Training data: The classifier uses transactions from your ledger that have both a payee and an Expenses: or Income: posting. The payee, memo, and narration are combined into a single text description, and the first matching expense or income account is used as the label.

Confidence calculation: The confidence score is the maximum class probability from the Random Forest’s predict_proba output — essentially, the proportion of the 100 trees that voted for the winning category.

Stateless training: The model is built from scratch each time you click Autocategorize. It is not saved to disk. This means it always reflects your latest ledger state, but also means training time scales with ledger size.

AI engine internals

Batching: Transactions are processed in batches of up to 20 per API call. If you import 100 transactions, the engine makes approximately 5 calls (fewer if many transactions share the same description).

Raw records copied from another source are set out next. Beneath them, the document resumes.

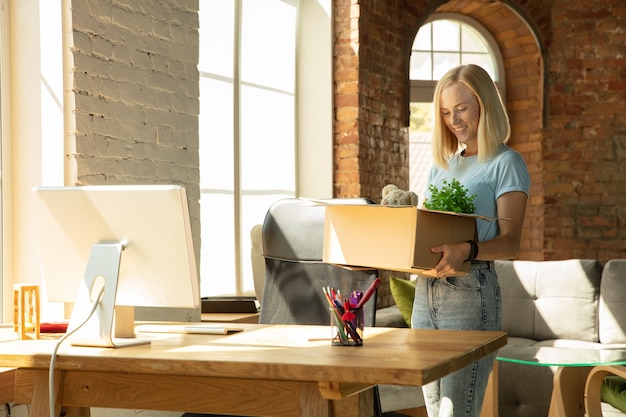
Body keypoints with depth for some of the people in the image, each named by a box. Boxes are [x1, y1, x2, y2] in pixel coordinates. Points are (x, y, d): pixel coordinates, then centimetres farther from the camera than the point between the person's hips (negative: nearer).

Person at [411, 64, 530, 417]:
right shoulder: (441, 165, 19)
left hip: (472, 295, -7)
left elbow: (510, 242, -11)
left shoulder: (506, 163, -2)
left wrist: (467, 251, -31)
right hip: (425, 294, 7)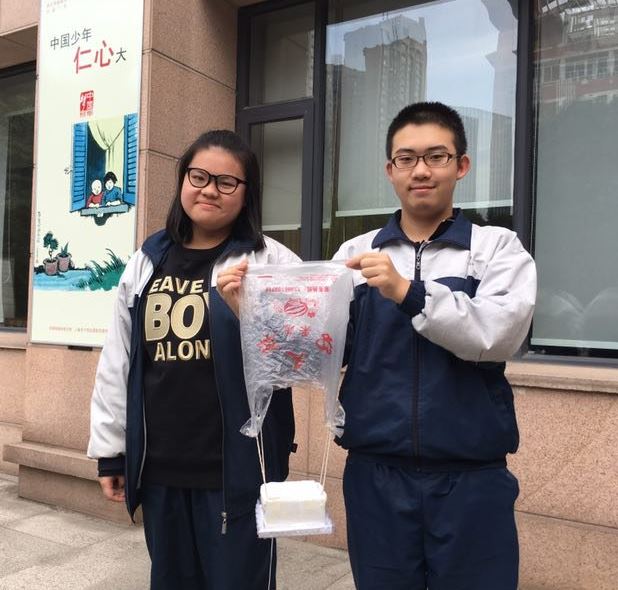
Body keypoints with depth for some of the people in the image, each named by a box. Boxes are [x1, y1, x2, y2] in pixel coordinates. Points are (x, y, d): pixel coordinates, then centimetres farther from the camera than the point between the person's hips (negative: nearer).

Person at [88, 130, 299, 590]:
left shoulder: (271, 262, -4)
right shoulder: (147, 262, 9)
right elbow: (117, 363, 12)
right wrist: (109, 448, 13)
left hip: (239, 466, -4)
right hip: (158, 466, 5)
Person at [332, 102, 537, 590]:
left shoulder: (498, 247, 1)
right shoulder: (356, 254, 6)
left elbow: (499, 335, -15)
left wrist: (407, 291, -24)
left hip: (471, 478, -1)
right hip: (376, 475, 2)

Deduplication: Before sending to the model, transactions with identical payee, memo, and narration are grouped. Only one representative is sent per unique description. The model’s suggestion is then applied to all transactions sharing that description. This significantly reduces token usage for imports with many repeat merchants.

Prompt structure: Each API call includes:

The list of valid Expenses: and Income: accounts from your ledger (balance sheet accounts are excluded).
The source account (e.g., Assets:Bank:Checking) for context.
The default account to use when no good match exists.
The batch of transaction descriptions as a JSON array.

The model returns a JSON array mapping each transaction to a suggested account.

Validation and retries: After each response, the engine checks that every suggested account exists in your ledger. If any do not (e.g., due to a typo or hallucination), it sends a follow-up message listing the invalid suggestions and asking the model to correct them. This retry happens up to 2 times. After that, any remaining invalid accounts are replaced with the default account, and a warning is included in the response.

Provider support: The AI engine works with OpenAI-compatible providers (OpenAI, Groq, LM Studio, Ollama, Synthetic, etc.) and Anthropic. The same prompt is used for all providers.

Configuration

Auto-categorization settings live under the AI section in Settings, or in config.yaml:

ai:
  categorization:
    enabled: true        # Enable or disable auto-categorization
    engine: classifier   # "classifier" or "ai"

Setting	Options	Description
`enabled`	`true` / `false`	Whether the Autocategorize button is functional. When disabled, all transactions receive the default account.
`engine`	`classifier` / `ai`	Which engine to use. The classifier runs locally; the AI engine requires a configured language model.

See Configuration for the full reference of all settings.